> [About this task] Leave out the pictures and copy everything else in the records exactly.

..........

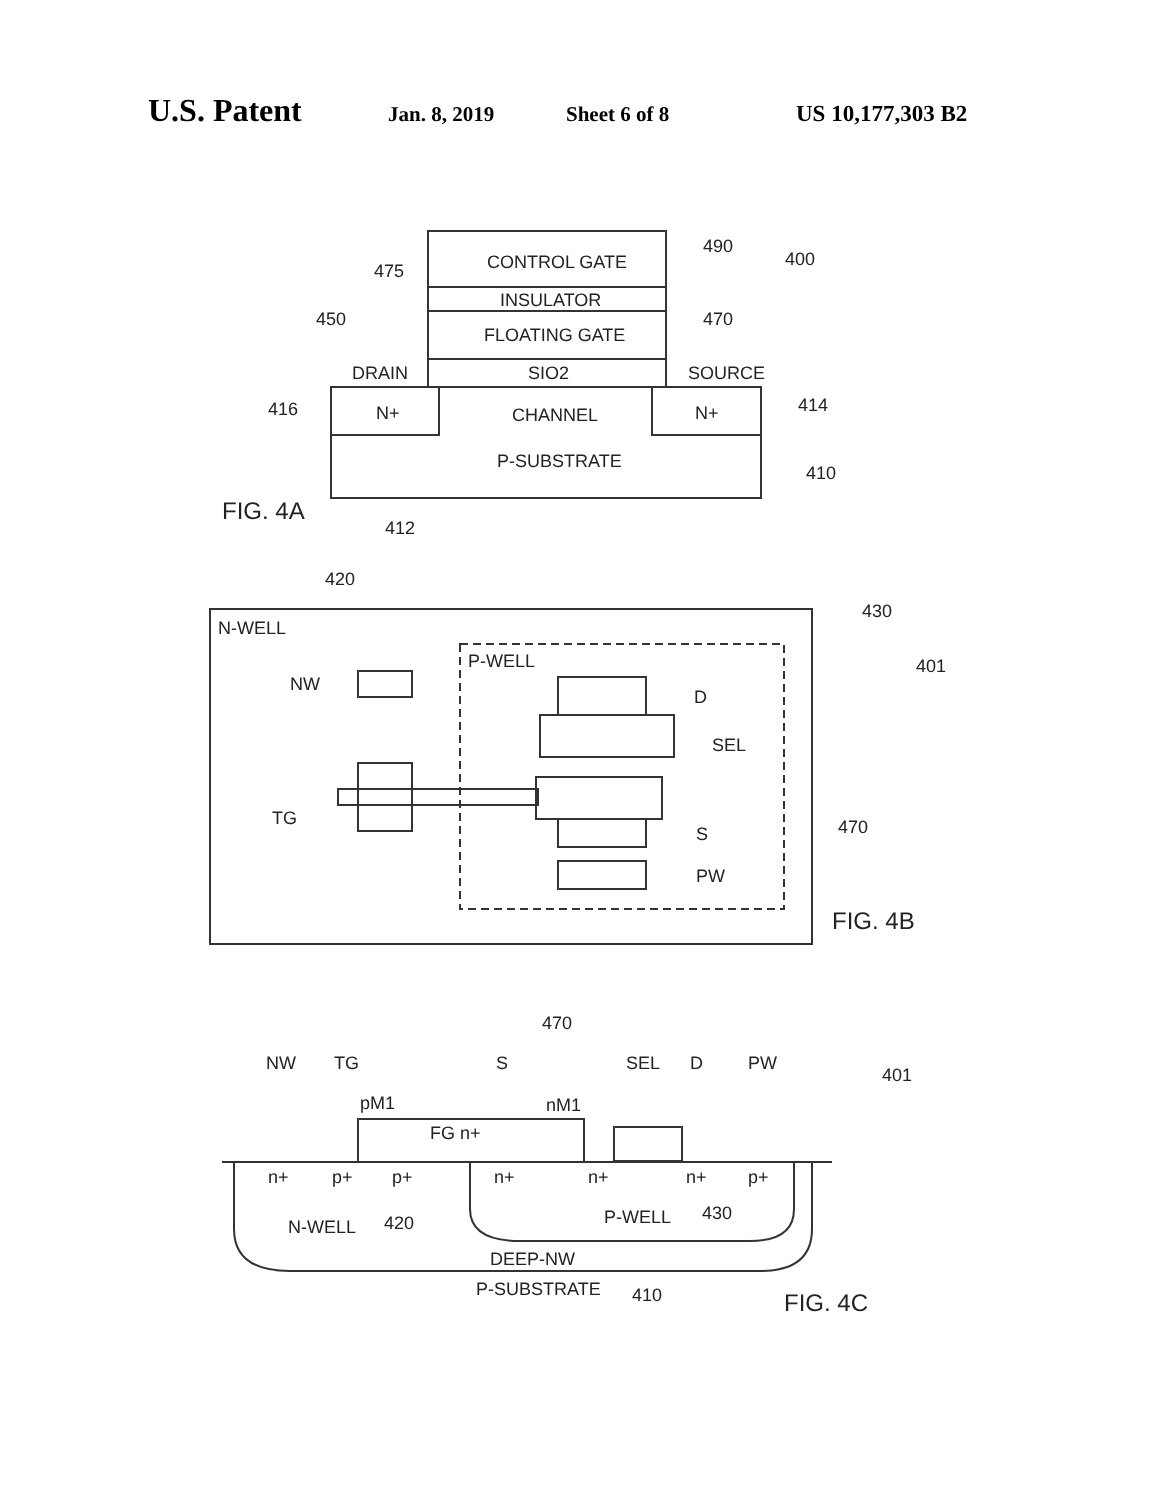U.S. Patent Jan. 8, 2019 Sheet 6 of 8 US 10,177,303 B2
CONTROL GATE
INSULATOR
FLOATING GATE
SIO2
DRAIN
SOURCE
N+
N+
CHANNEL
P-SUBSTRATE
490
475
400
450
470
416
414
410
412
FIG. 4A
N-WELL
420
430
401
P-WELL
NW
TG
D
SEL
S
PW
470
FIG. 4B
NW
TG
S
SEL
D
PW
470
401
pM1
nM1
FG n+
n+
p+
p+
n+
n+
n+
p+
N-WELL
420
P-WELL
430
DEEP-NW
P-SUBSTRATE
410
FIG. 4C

..........

> [Written response]
U.S. Patent Jan. 8, 2019 Sheet 6 of 8 US 10,177,303 B2
CONTROL GATE
INSULATOR
FLOATING GATE
SIO2
DRAIN
SOURCE
N+
N+
CHANNEL
P-SUBSTRATE
490
475
400
450
470
416
414
410
412
FIG. 4A
N-WELL
420
430
401
P-WELL
NW
TG
D
SEL
S
PW
470
FIG. 4B
NW
TG
S
SEL
D
PW
470
401
pM1
nM1
FG n+
n+
p+
p+
n+
n+
n+
p+
N-WELL
420
P-WELL
430
DEEP-NW
P-SUBSTRATE
410
FIG. 4C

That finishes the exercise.